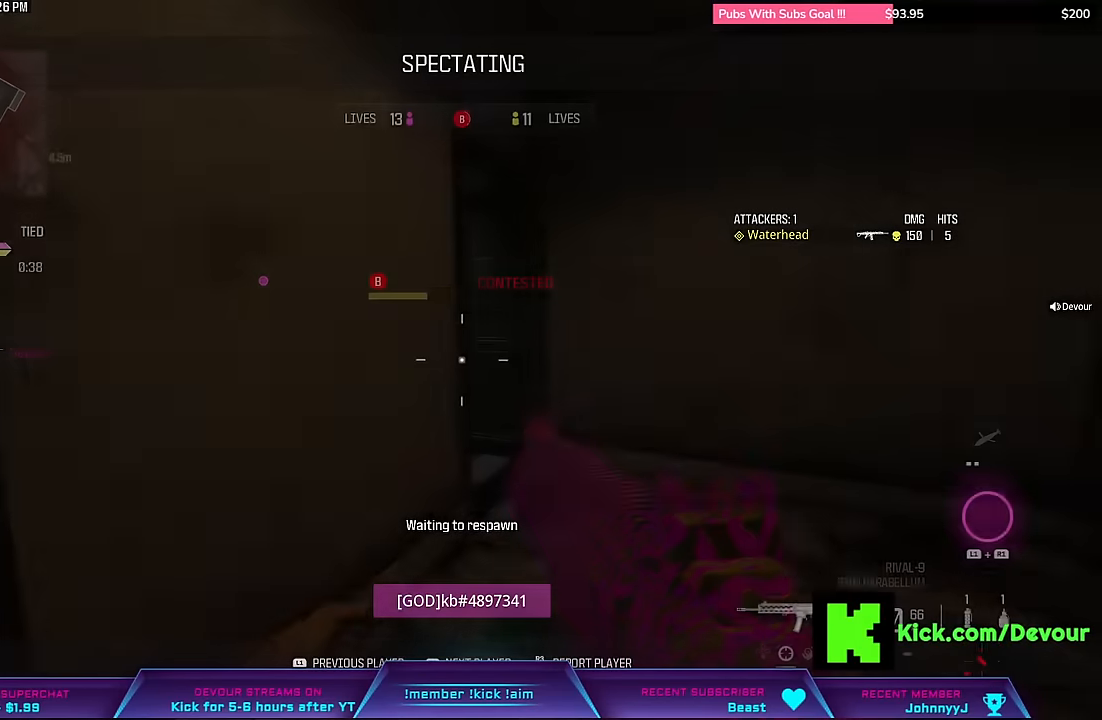
{"buttons": [], "left_stick": "up-right", "right_stick": "center", "events": [[100, "SQUARE", "down"], [167, "SQUARE", "up"], [250, "SQUARE", "down"], [350, "SQUARE", "up"]]}
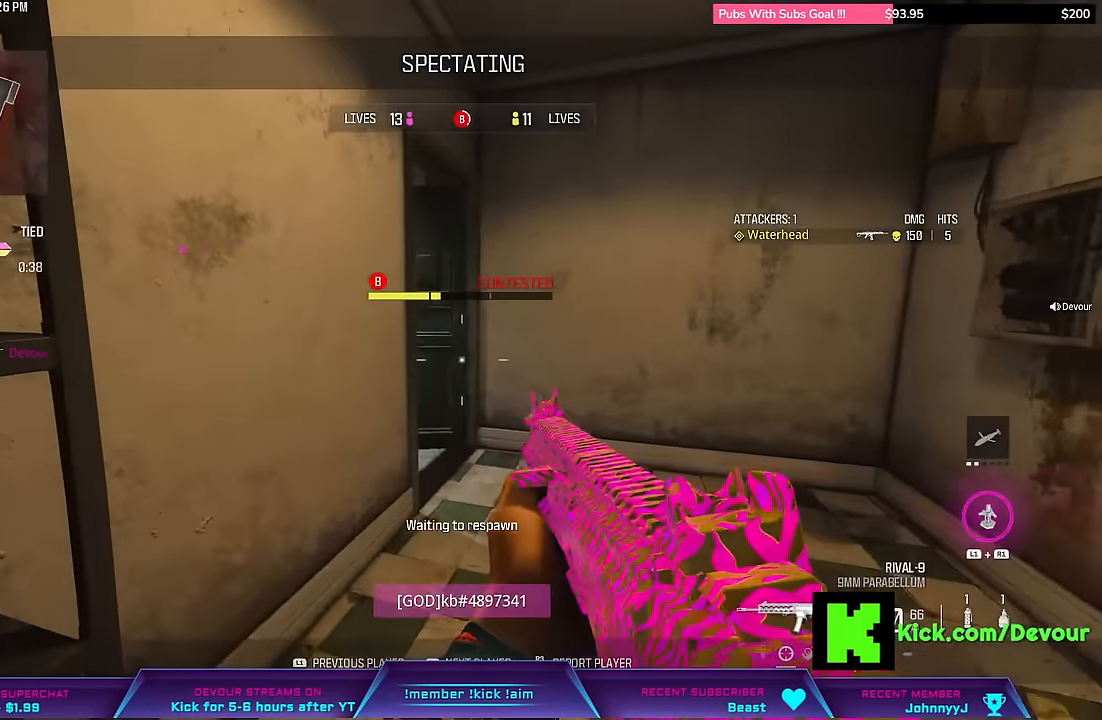
{"buttons": ["CROSS", "SQUARE"], "left_stick": "up", "right_stick": "center", "events": [[33, "CROSS", "down"], [50, "left_stick", "up"], [83, "CROSS", "up"], [83, "SQUARE", "down"], [133, "SQUARE", "up"], [250, "SQUARE", "down"], [333, "SQUARE", "up"], [467, "CROSS", "down"], [467, "SQUARE", "down"]]}
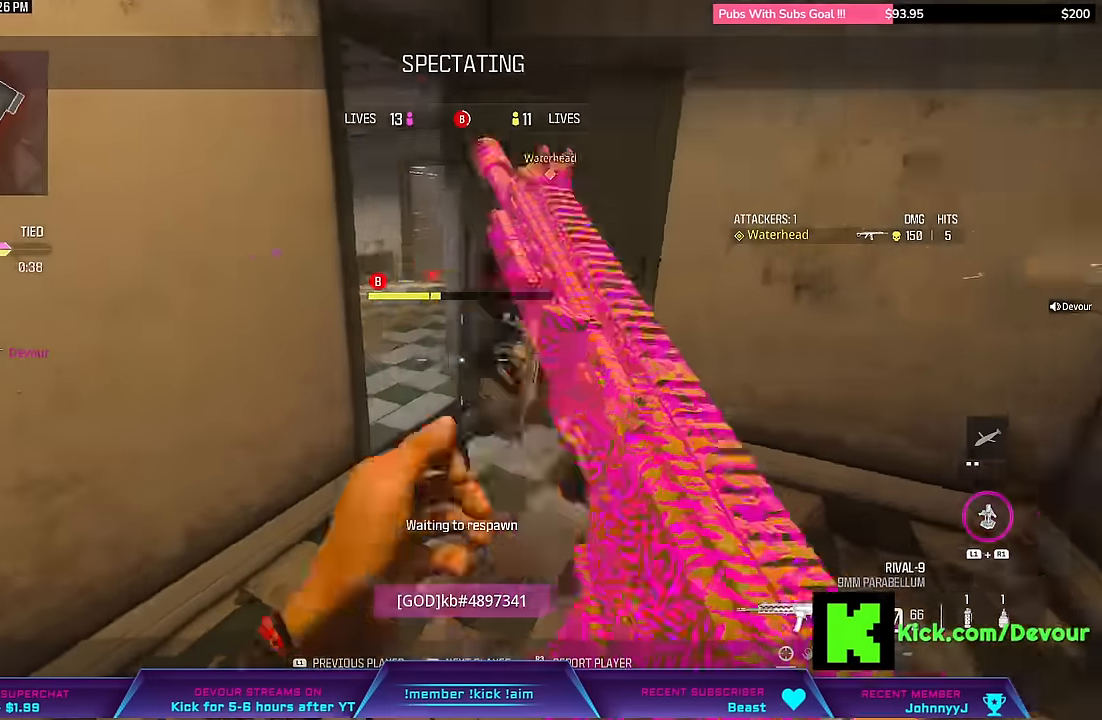
{"buttons": [], "left_stick": "up", "right_stick": "center", "events": [[33, "CROSS", "up"], [33, "SQUARE", "up"], [83, "CROSS", "down"], [83, "SQUARE", "down"], [200, "CROSS", "up"], [200, "SQUARE", "up"], [317, "SQUARE", "down"], [417, "SQUARE", "up"]]}
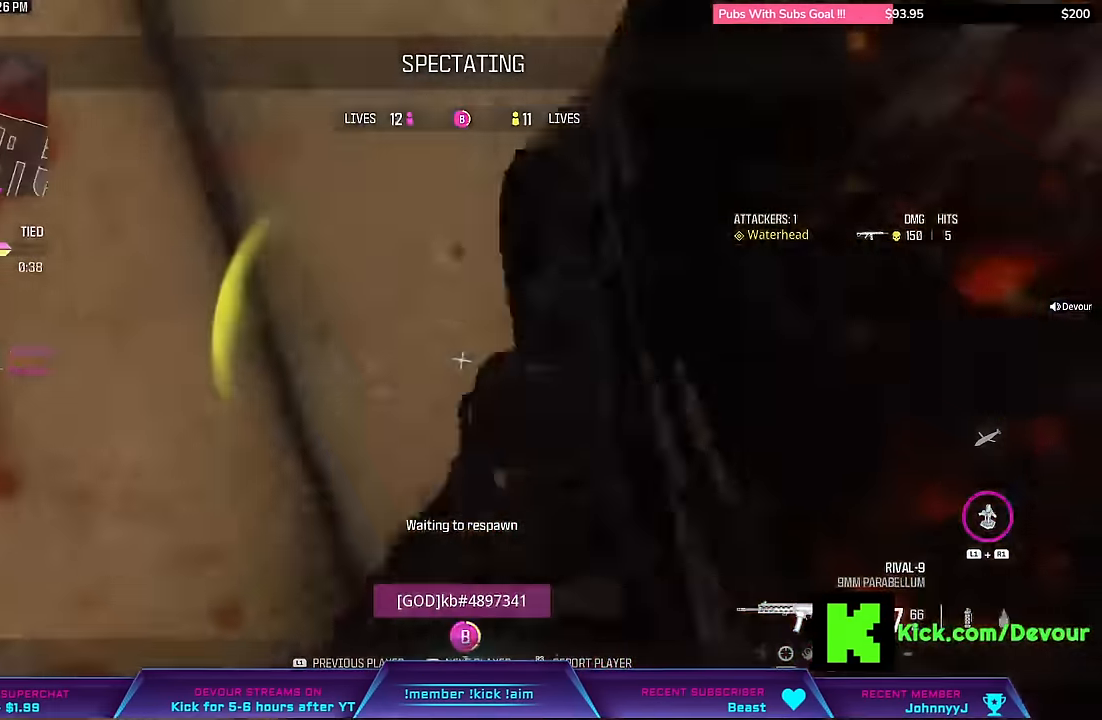
{"buttons": ["L3"], "left_stick": "up", "right_stick": "center", "events": [[350, "SQUARE", "down"], [450, "L3", "down"], [450, "SQUARE", "up"]]}
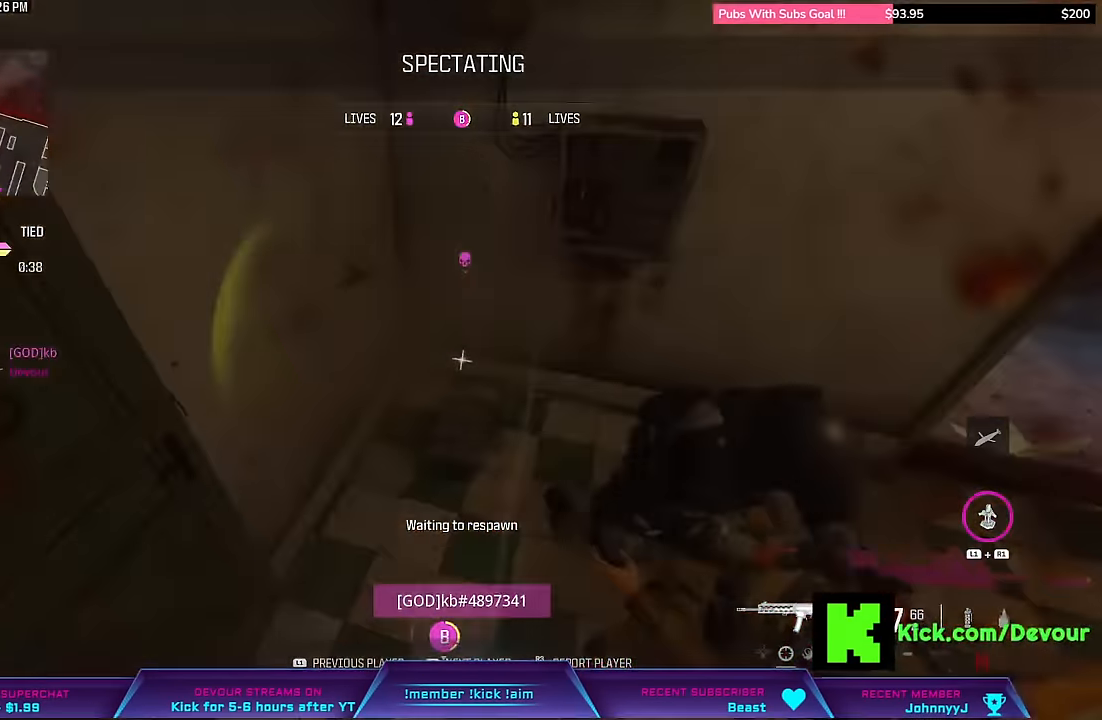
{"buttons": [], "left_stick": "up-right", "right_stick": "center", "events": [[17, "SQUARE", "down"], [83, "L3", "up"], [100, "SQUARE", "up"], [217, "SQUARE", "down"], [233, "L3", "down"], [300, "SQUARE", "up"], [367, "SQUARE", "down"], [383, "L3", "up"], [383, "left_stick", "up-right"], [467, "SQUARE", "up"]]}
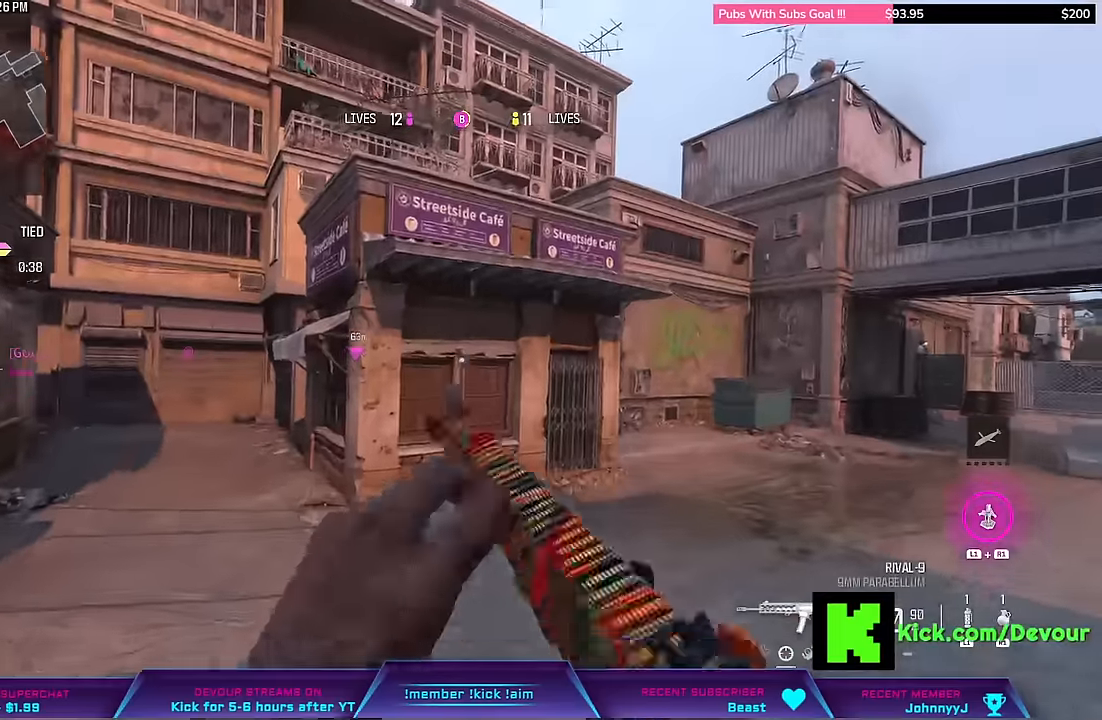
{"buttons": [], "left_stick": "up", "right_stick": "center"}
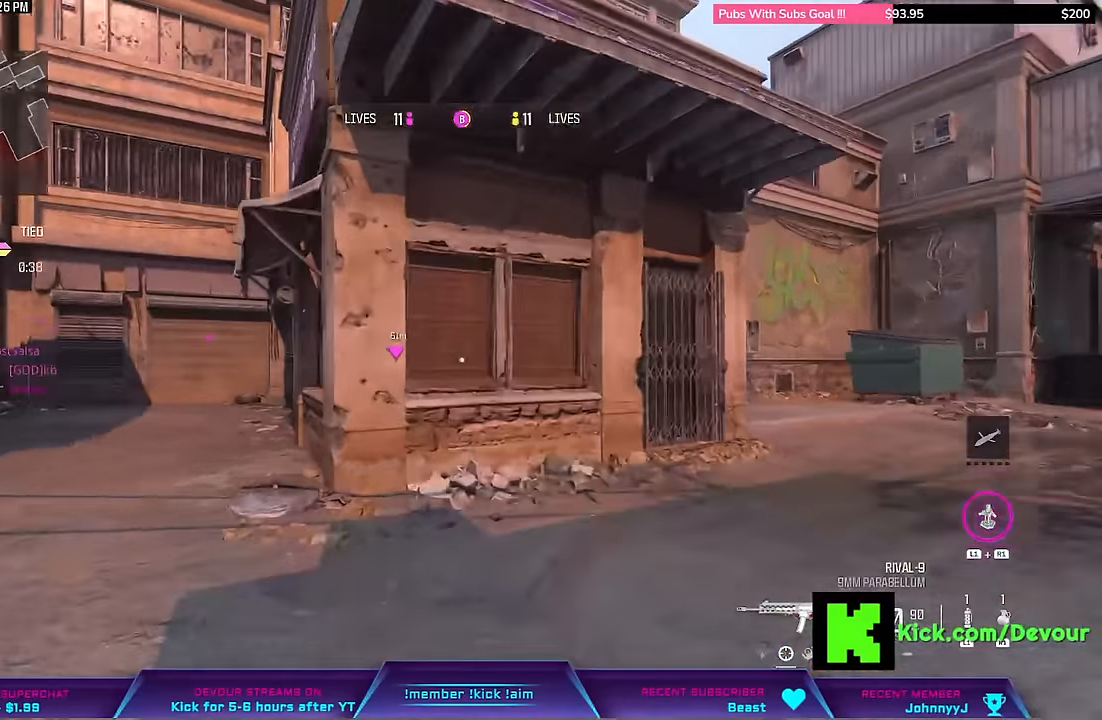
{"buttons": [], "left_stick": "up", "right_stick": "center", "events": [[17, "right_stick", "left"], [33, "L3", "down"], [33, "left_stick", "up-left"], [200, "L3", "up"], [200, "left_stick", "center"], [333, "L3", "down"], [333, "left_stick", "up"], [450, "right_stick", "center"], [467, "L3", "up"]]}
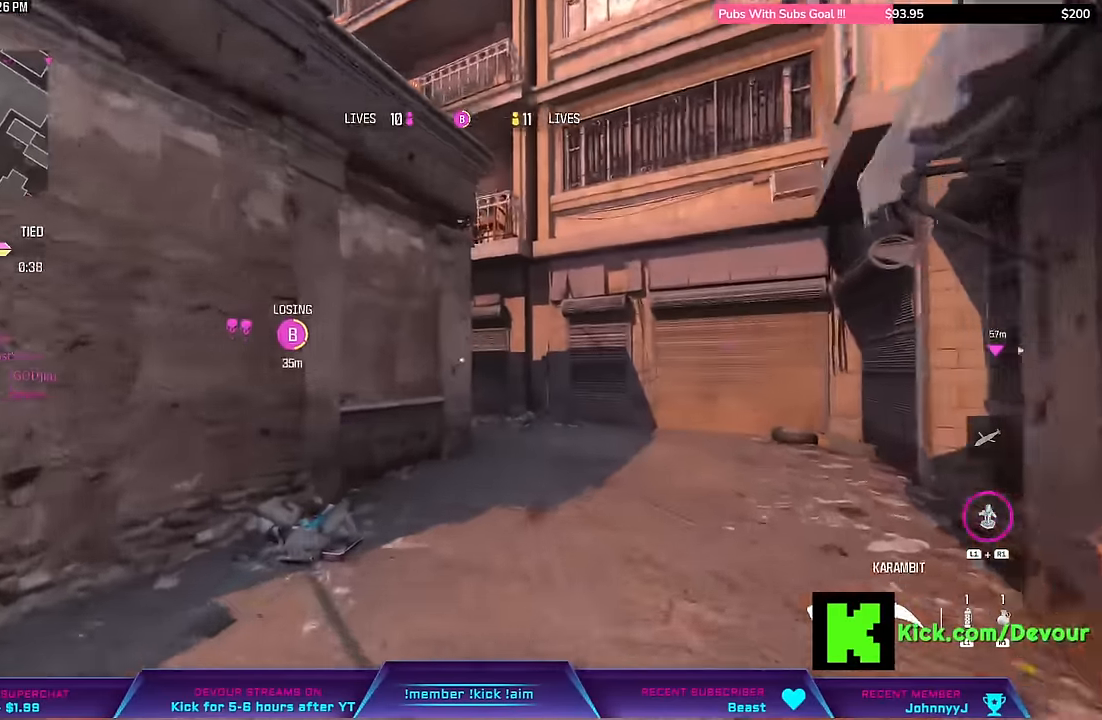
{"buttons": ["L3"], "left_stick": "up", "right_stick": "center"}
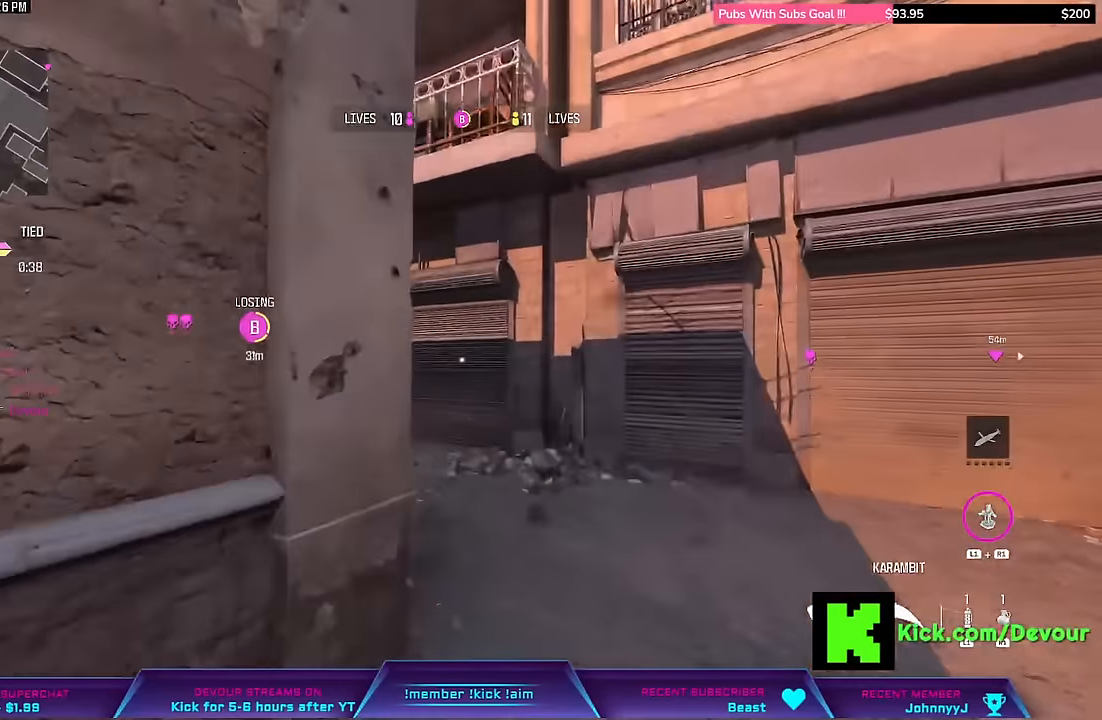
{"buttons": [], "left_stick": "up", "right_stick": "center"}
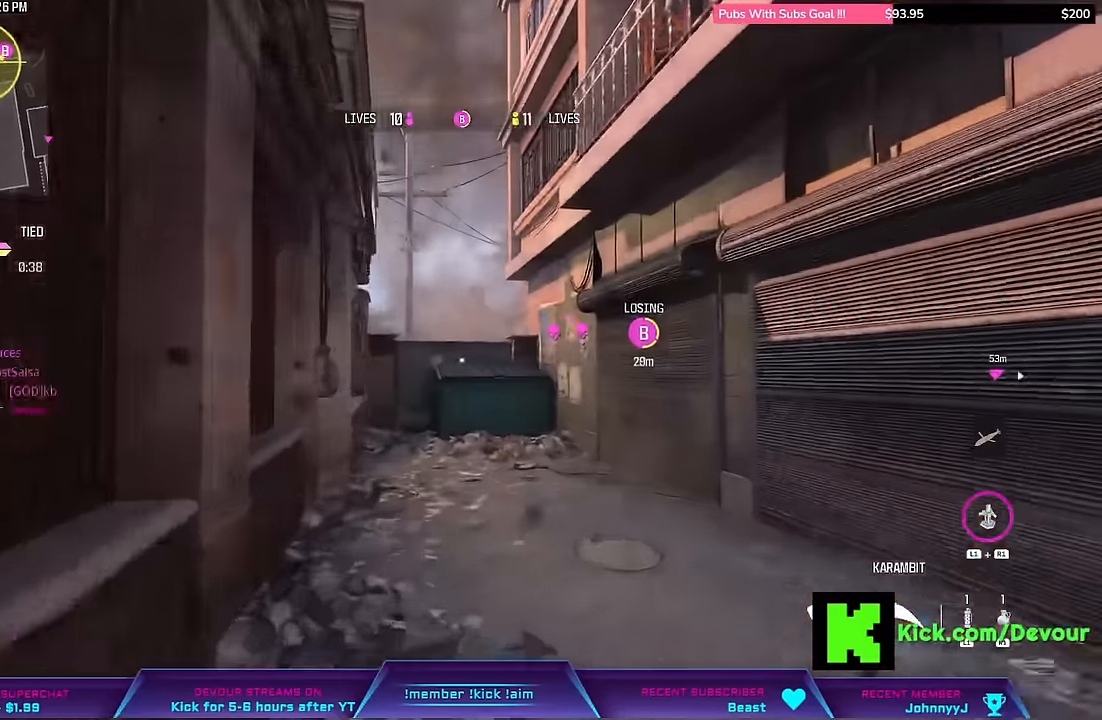
{"buttons": [], "left_stick": "up", "right_stick": "center"}
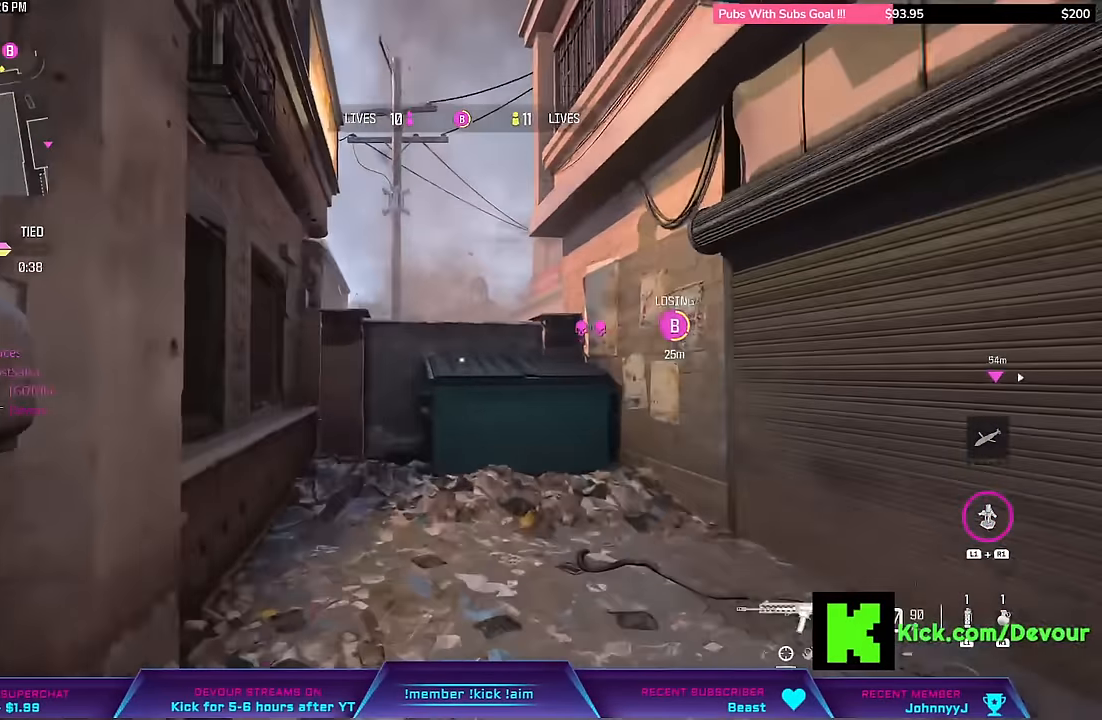
{"buttons": ["L3"], "left_stick": "up", "right_stick": "center", "events": [[100, "L3", "down"], [183, "L3", "up"], [267, "L3", "down"], [367, "L3", "up"], [467, "L3", "down"]]}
+ + + + + + +
» **TASK TO CARRY OUT**:
This task calls for each line of the material that contains "CROSS".

» **RESPONSE TO THE TASK**:
{"buttons": ["CROSS", "SQUARE"], "left_stick": "up", "right_stick": "center", "events": [[33, "CROSS", "down"], [50, "left_stick", "up"], [83, "CROSS", "up"], [83, "SQUARE", "down"], [133, "SQUARE", "up"], [250, "SQUARE", "down"], [333, "SQUARE", "up"], [467, "CROSS", "down"], [467, "SQUARE", "down"]]}
{"buttons": [], "left_stick": "up", "right_stick": "center", "events": [[33, "CROSS", "up"], [33, "SQUARE", "up"], [83, "CROSS", "down"], [83, "SQUARE", "down"], [200, "CROSS", "up"], [200, "SQUARE", "up"], [317, "SQUARE", "down"], [417, "SQUARE", "up"]]}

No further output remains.